Et la place des citoyens dans tout ça ? Comment peuvent-ils se réapproprier une place dans le processus de décision ?

Des conférences de citoyens, bien formés, connaissant le cœur du problème, pourraient offrir un véritable renouveau démocratique au delà de la bioéthique hexagonale. Au sein de Fondation Sciences citoyennes, nous militons pour cela depuis des années.

Propos recueillis par Agnès Noël

Portrait : © Jérôme Panconi

A lire :
Jacques Testart, Faire des enfants demain, Seuil, mars 2014, 216 pages, 16 euros.

Notes

[1Biologiste, directeur de recherche honoraire à l’Inserm, Jacques Testart est l’un des deux « pères » scientifiques d’Amandine, le premier bébé éprouvette français né en 1982. Pionnier des méthodes de procréation assistée, il est l’auteur de nombreux ouvrages dans lesquels il défend l’analyse critique de la science afin de justifier l’engagement éthique. Dès les années 80, il s’est inquiété des risques d’eugénisme liés aux pratiques d’assistance médicale à la procréation (AMP).

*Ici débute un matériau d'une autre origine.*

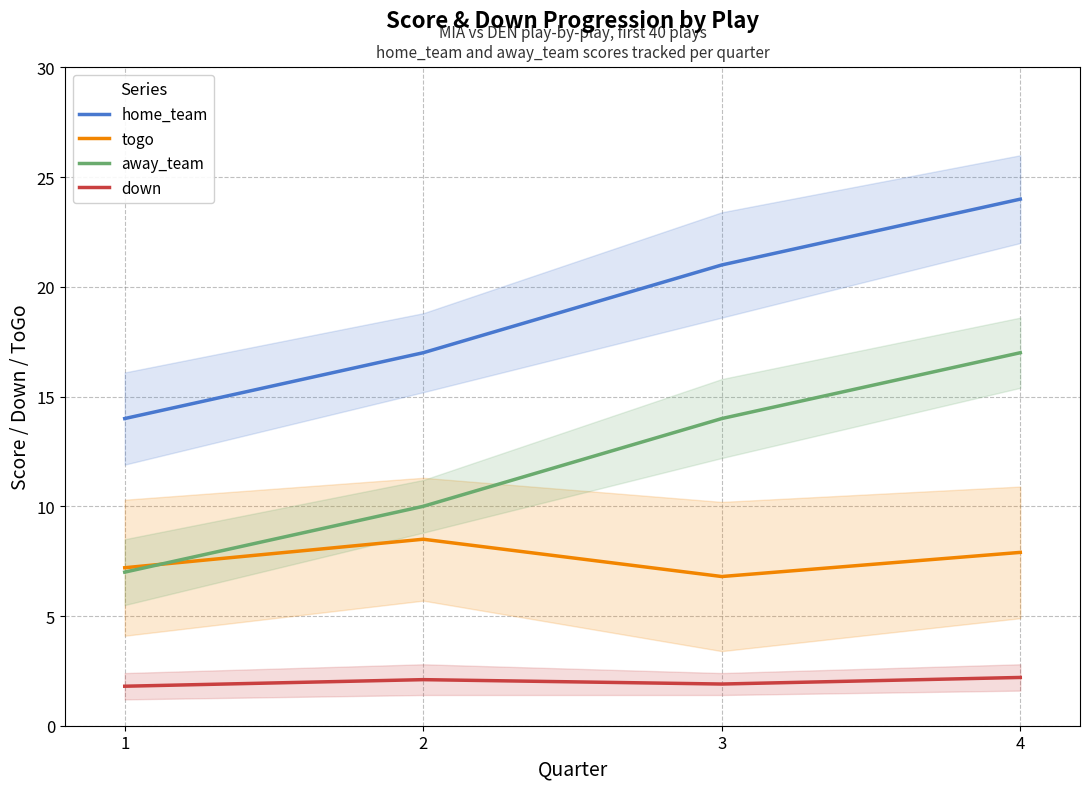

Is the value of away_team at 1 greater than the value of home_team at 1?

No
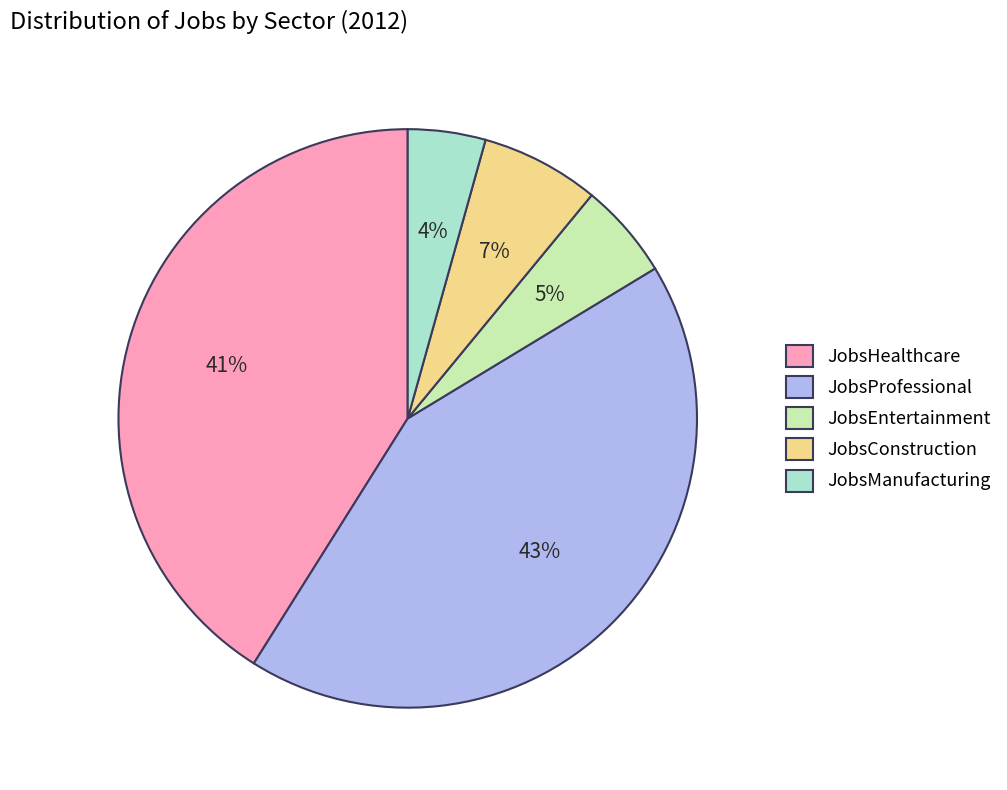

To the nearest percent, what is the average slice percentage?

20%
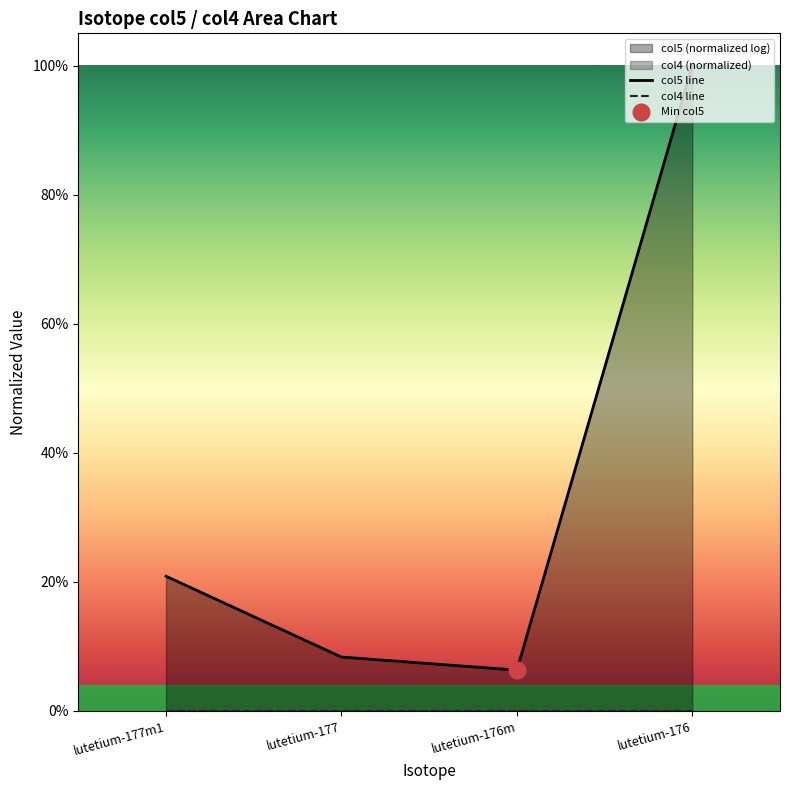

What position from the right is lutetium-177?

3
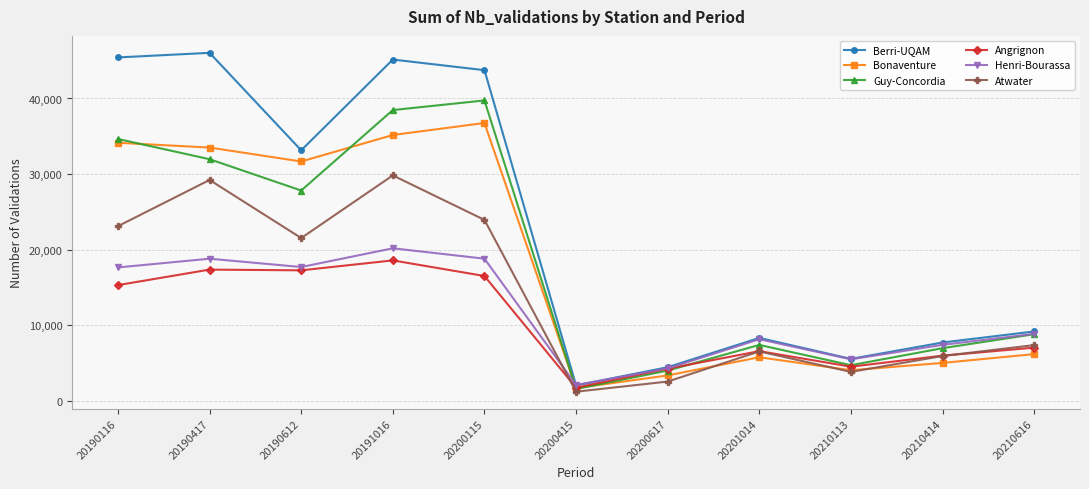

The value of Angrignon at 20201014 is 6602. True or false?

True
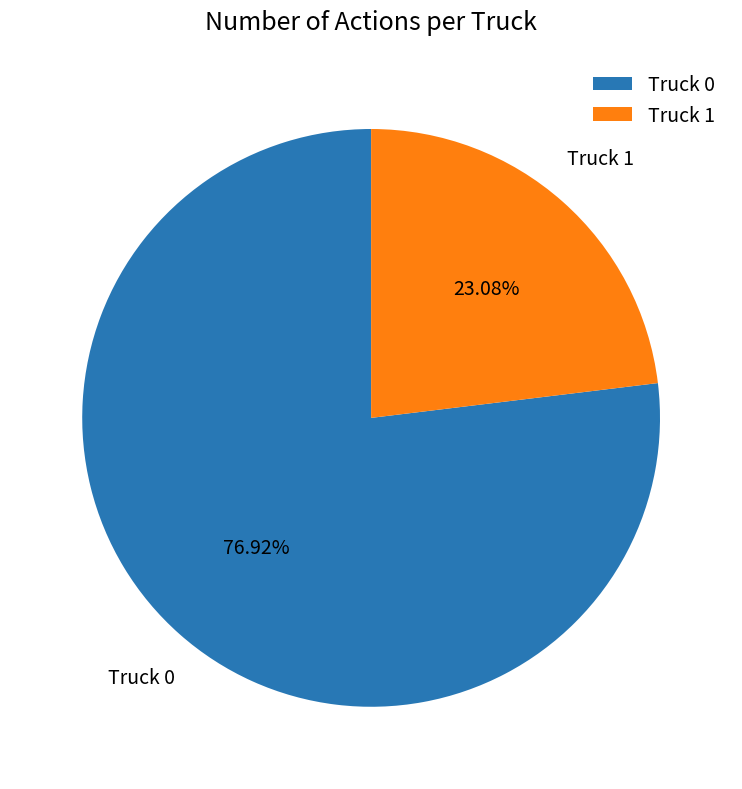

Is it true that Truck 0 is 77% of the pie?

True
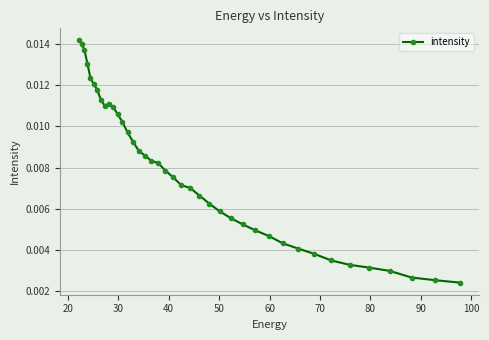

Count the values in the range 0 to 1.

40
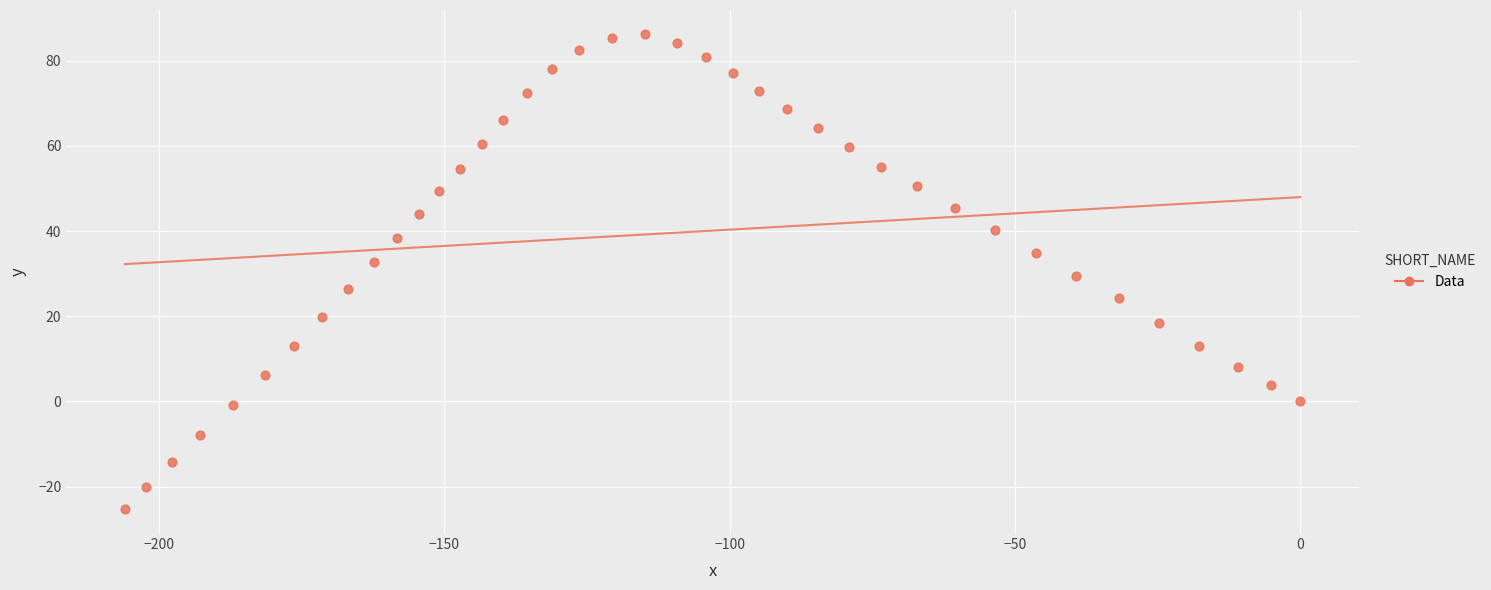

What is the range of X values (max minus min)?

206.0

[2Le diagnostic pré-implantatoire a été autorisé en France sur des prédispositions au cancer du colon ou du sein.

[3Le Conseil de l’Europe prépare d’ailleurs une résolution sur les tests génétiques et les assurances. Lire ici ou ici.

[4Il existe des textes internationaux de bioéthique comme celui de l’Unesco, ou la convention d’Oviedo, mais ils ne sont pas contraignants.